SDX Energy (SDX) , the oil and gas company focused in the Middle East and North African region, said on Tuesday that it had commenced production at its operated South Disouq concession in Egypt.
The site at South Disouq, of which the firm owns 55% working interest, has had gas flowing through its central processing facility (‘CPF’) since 7th November 2019.
Hooked up to the CPF are four discovery wells that have each been tested at their expected rates of between 8 MMscf/d and 15 MMscf/d.
The CPF has been operating as expected in the last three days, with an average gross production rate of 23 MMscf/d of gas and 120 bbls/d of condensate, equivalent to approximately 24 MMscfe/d.
The initial flow rates were reported in line with the company’s expectations, and testing will now continue over the next coming weeks.

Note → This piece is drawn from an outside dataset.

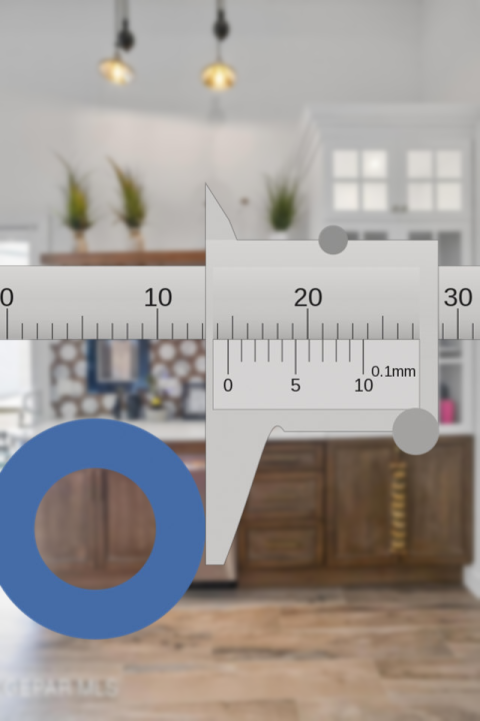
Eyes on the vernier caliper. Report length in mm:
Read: 14.7 mm
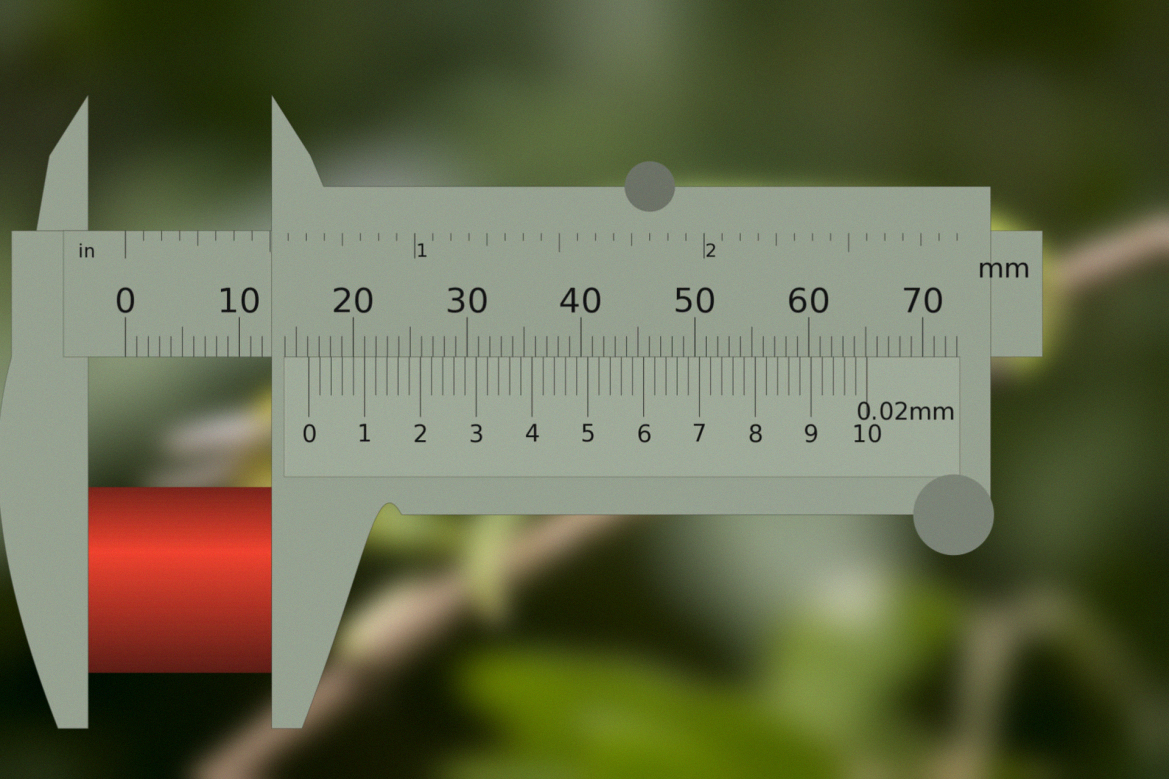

The company explained how all gas production will be sold to national gas firm, EGAS, at a fixed price of US$2.85/Mcf, with the Government of Egypt's entitlement share of gross production equating to approximately 51%.Mark Reid, CEO of SDX, expressed his gratitude to the state, EGAS, and contractors, Petrojet and Expro, in helping to achieve what he described as an “important milestone” for the company.
He commented, “South Disouq's production, which is coming on stream in line with our previous guidance, will result in a material increase to company's cash flows going forward.
The wells will continue to be produced and tested and we will gradually ramp up production with a view to achieving our target production plateau rate of 50 MMscfe/d during Q1 2020.”